▶ Working data:
━━━━━━━━━━━━━━━━━━━━
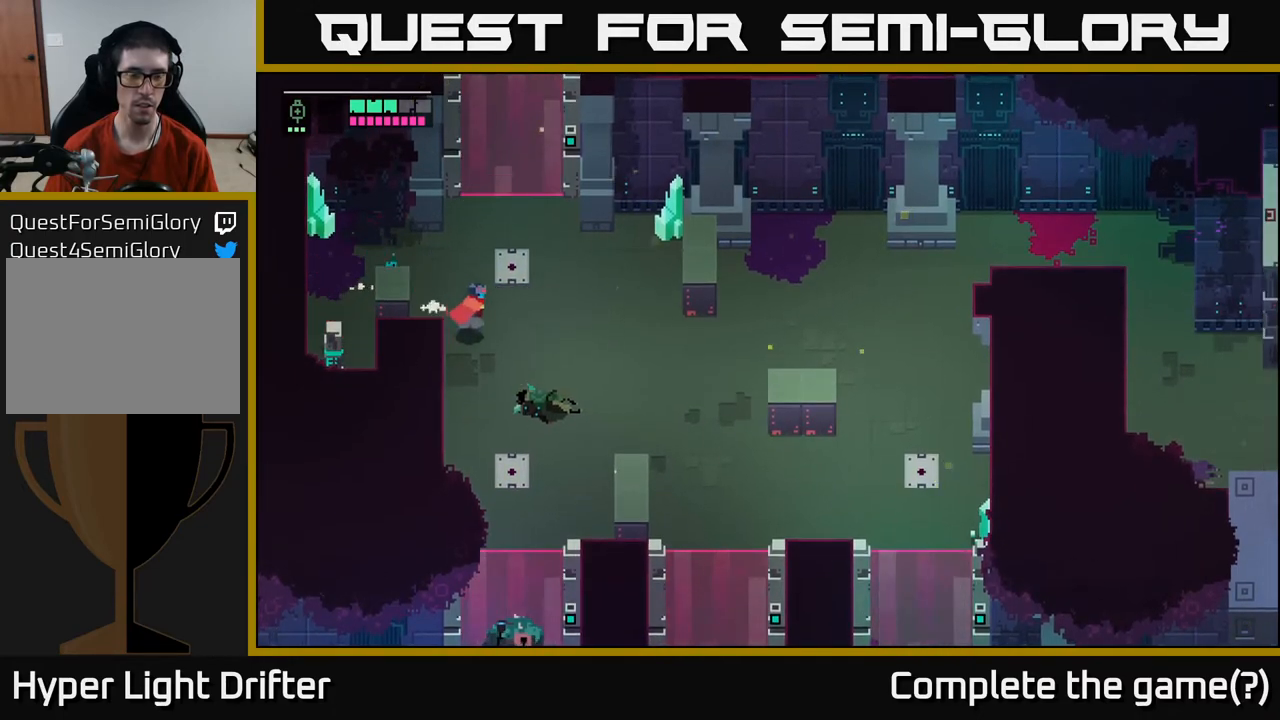
{"buttons": [], "left_stick": "down", "right_stick": "center", "events": [[83, "A", "down"], [200, "A", "up"], [367, "left_stick", "down"]]}
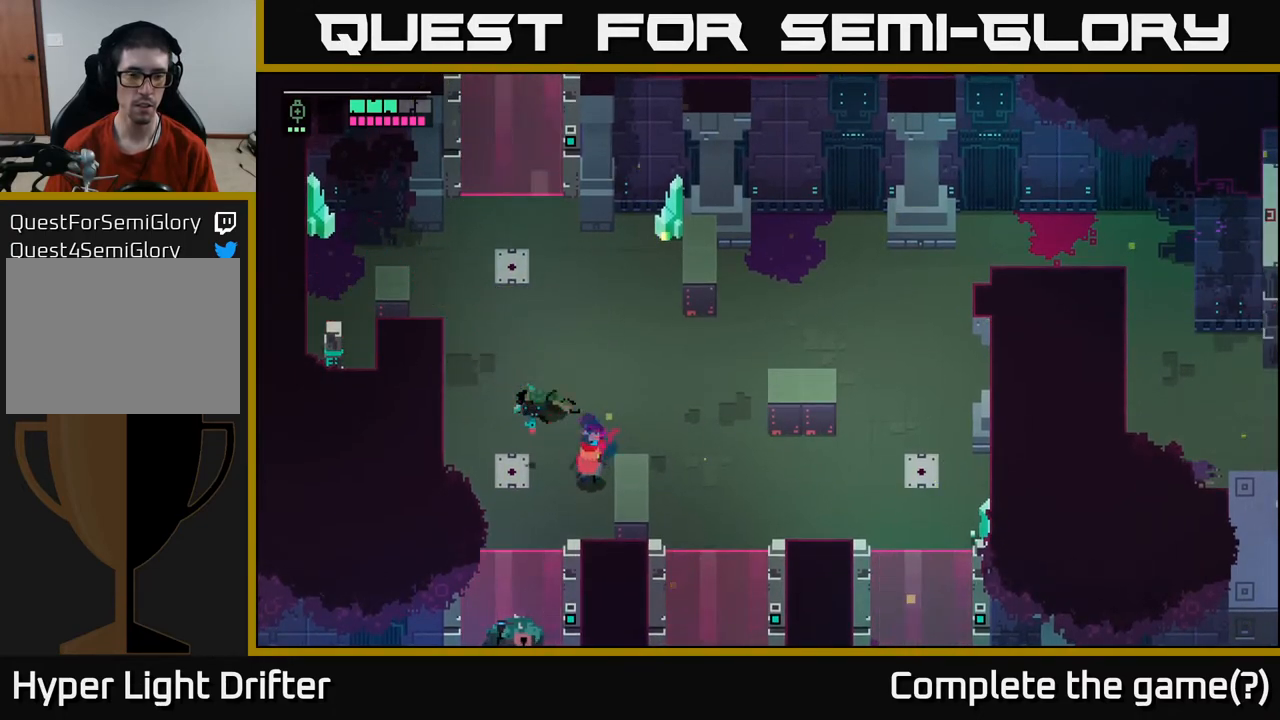
{"buttons": [], "left_stick": "down", "right_stick": "center", "events": [[17, "left_stick", "down-left"], [333, "left_stick", "down"]]}
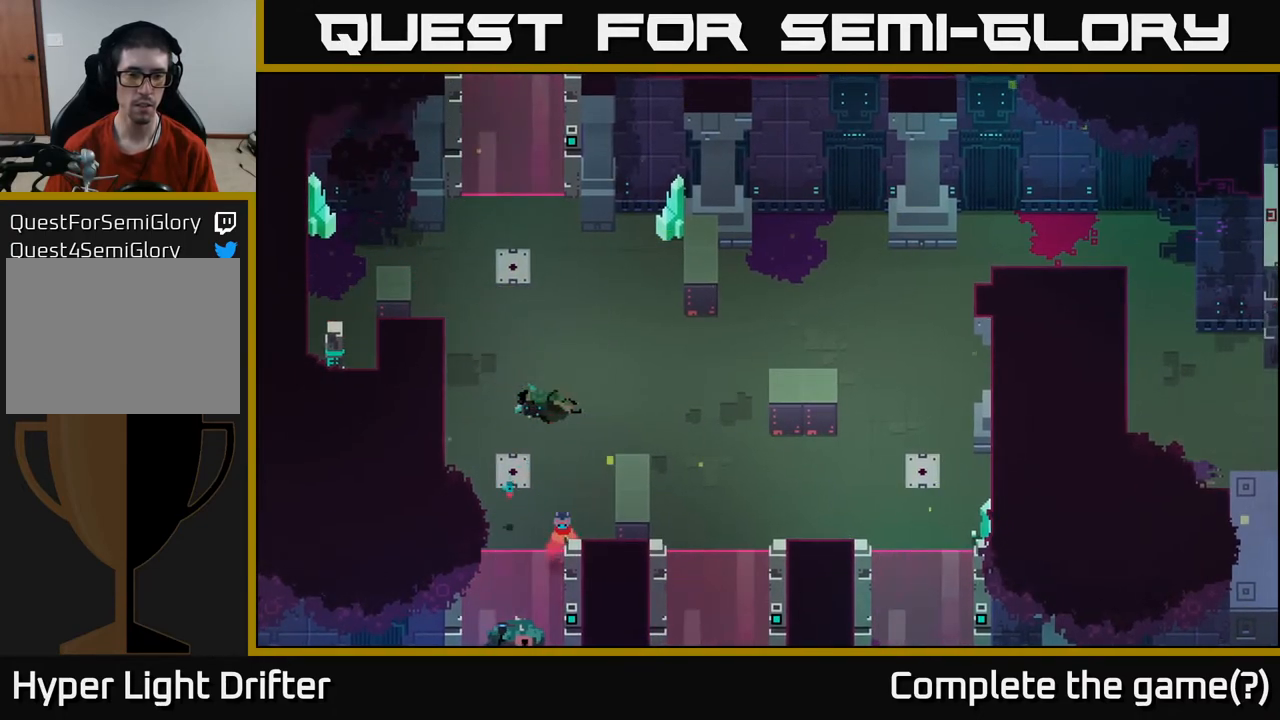
{"buttons": ["Y"], "left_stick": "center", "right_stick": "center", "events": [[333, "left_stick", "center"], [367, "Y", "down"]]}
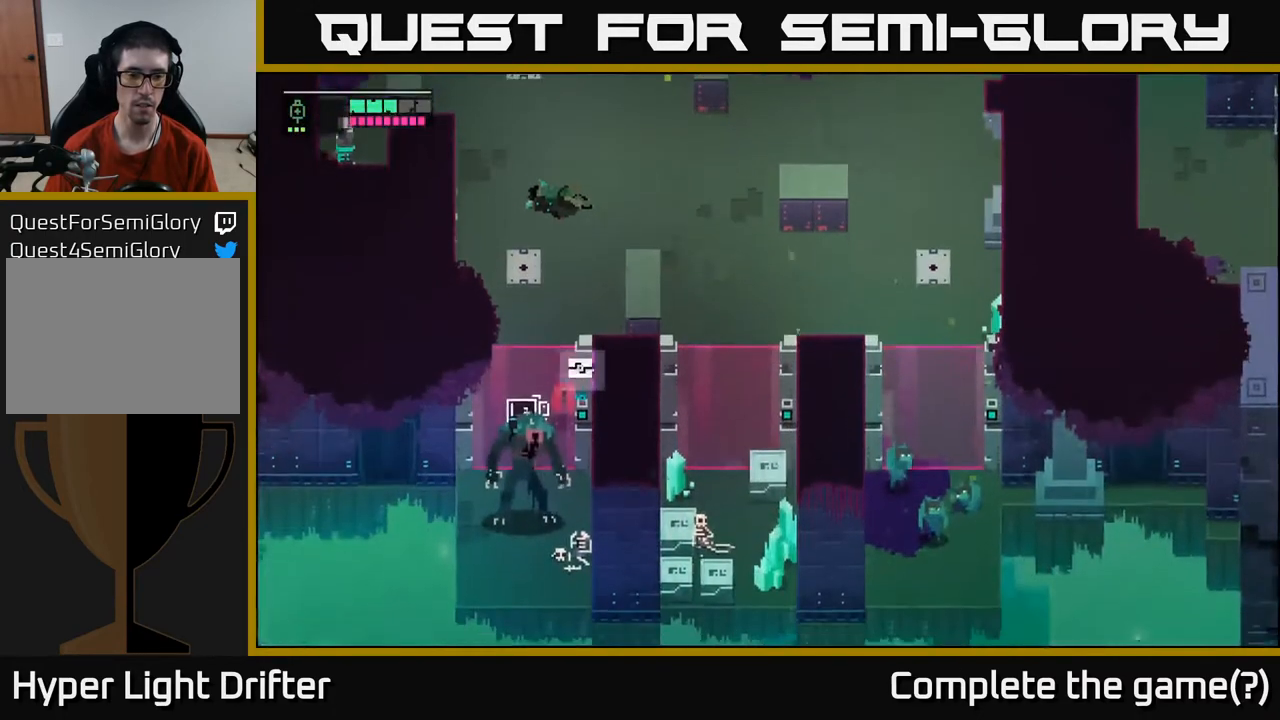
{"buttons": ["Y"], "left_stick": "center", "right_stick": "center", "events": []}
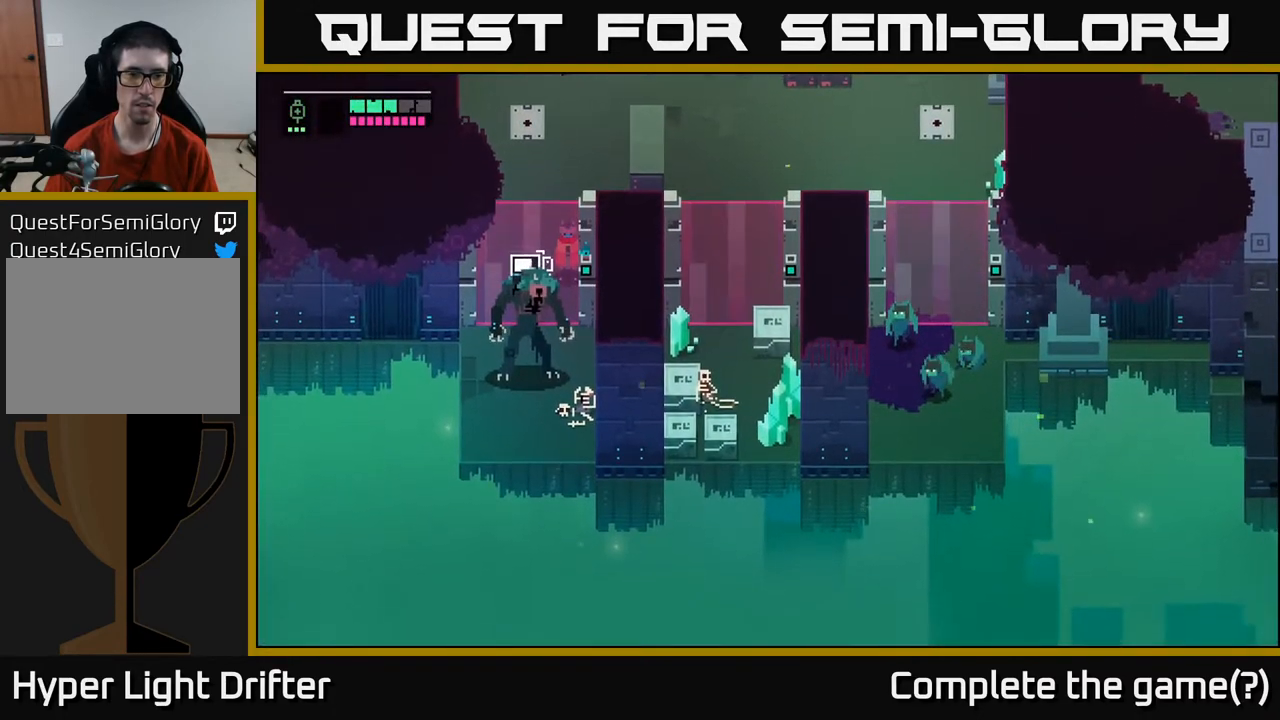
{"buttons": [], "left_stick": "up", "right_stick": "center", "events": [[433, "left_stick", "up"], [467, "Y", "up"]]}
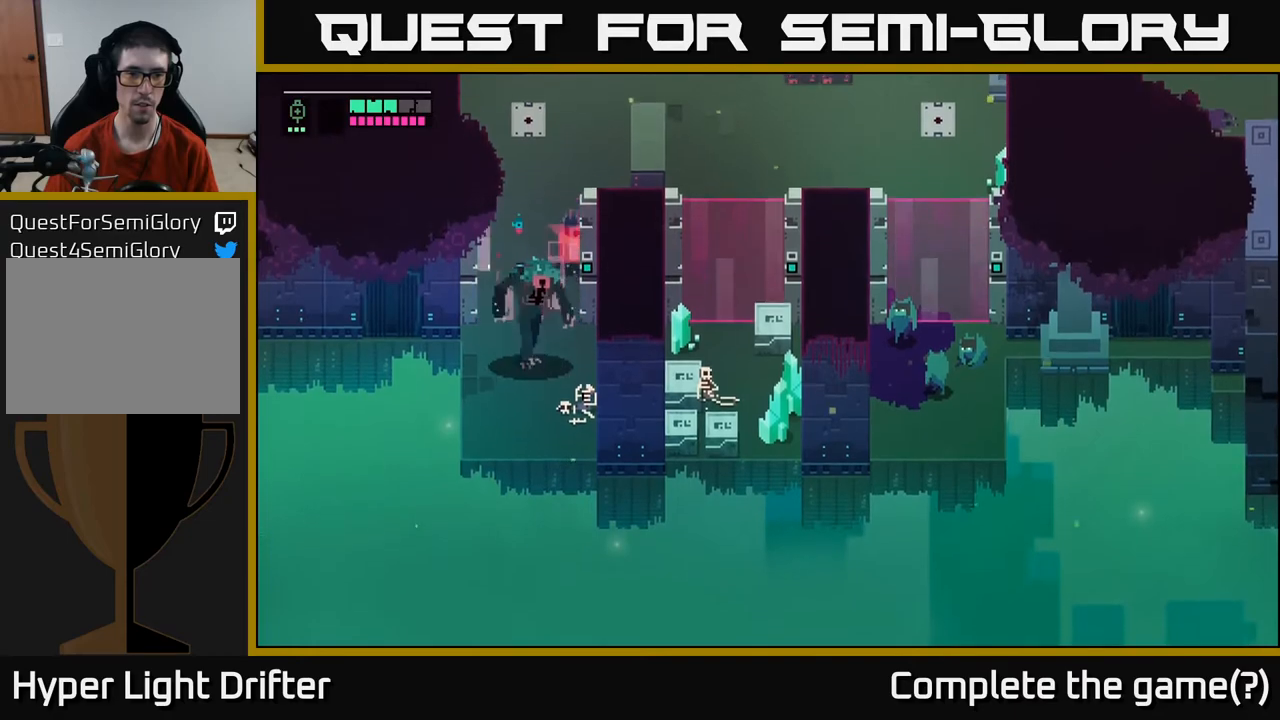
{"buttons": [], "left_stick": "up", "right_stick": "center", "events": [[67, "L2", "down"], [233, "L2", "up"], [300, "left_stick", "up-right"], [467, "left_stick", "up"]]}
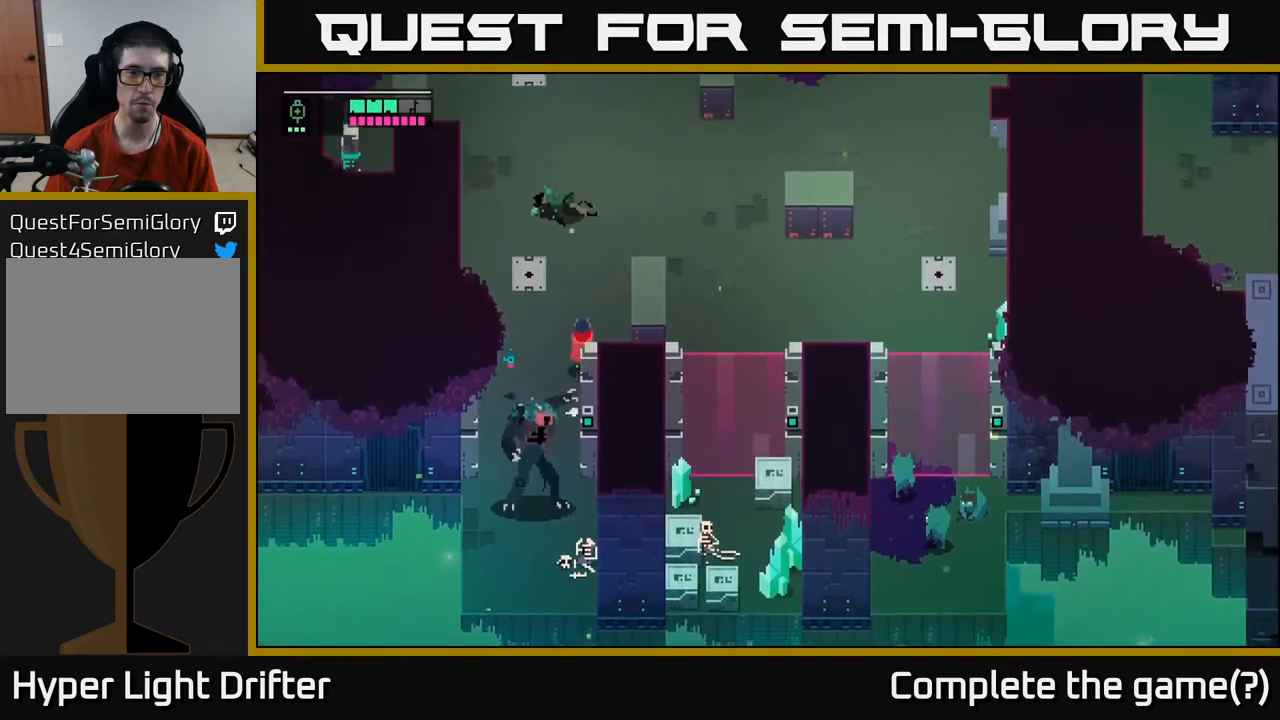
{"buttons": [], "left_stick": "up-right", "right_stick": "center", "events": [[100, "A", "down"], [250, "A", "up"], [283, "left_stick", "up-right"]]}
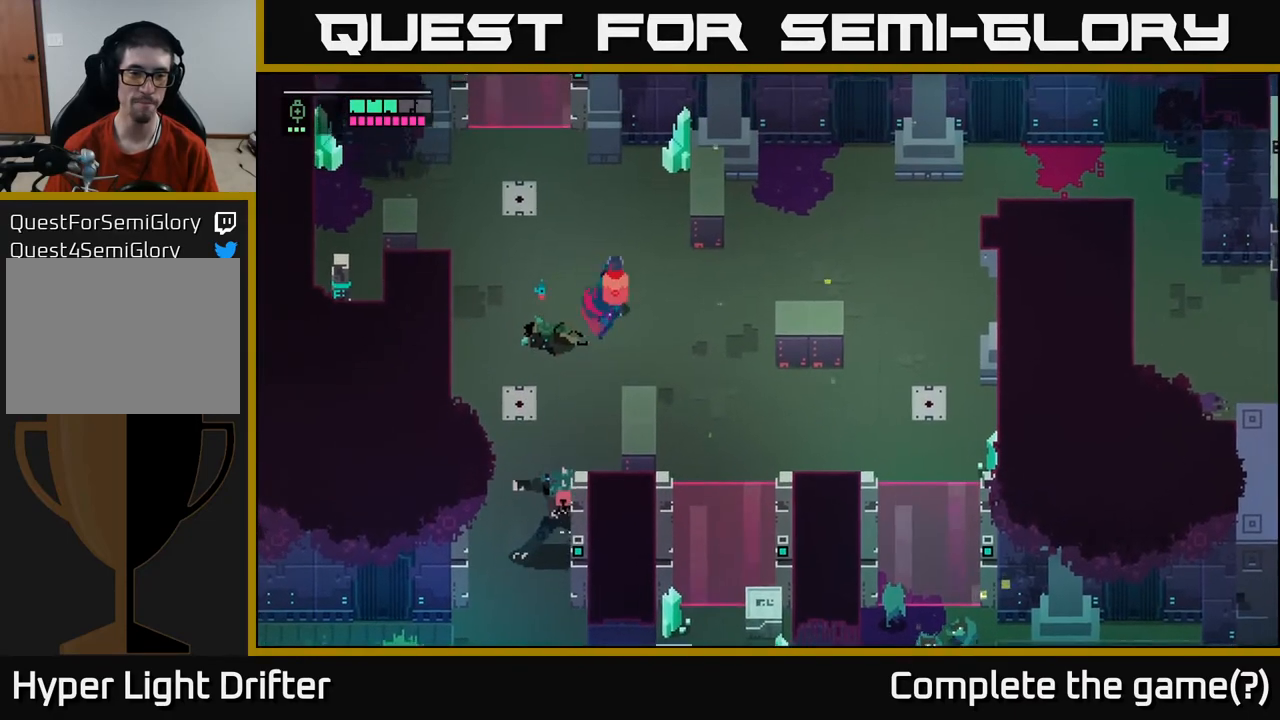
{"buttons": [], "left_stick": "right", "right_stick": "center", "events": [[217, "left_stick", "right"]]}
━━━━━━━━━━━━━━━━━━━━
▶ Problem to solve: In the preceding material, find each line holding the word "down" and copy it out.

▶ Written solution:
{"buttons": [], "left_stick": "down", "right_stick": "center", "events": [[83, "A", "down"], [200, "A", "up"], [367, "left_stick", "down"]]}
{"buttons": [], "left_stick": "down", "right_stick": "center", "events": [[17, "left_stick", "down-left"], [333, "left_stick", "down"]]}
{"buttons": ["Y"], "left_stick": "center", "right_stick": "center", "events": [[333, "left_stick", "center"], [367, "Y", "down"]]}
{"buttons": [], "left_stick": "up", "right_stick": "center", "events": [[67, "L2", "down"], [233, "L2", "up"], [300, "left_stick", "up-right"], [467, "left_stick", "up"]]}
{"buttons": [], "left_stick": "up-right", "right_stick": "center", "events": [[100, "A", "down"], [250, "A", "up"], [283, "left_stick", "up-right"]]}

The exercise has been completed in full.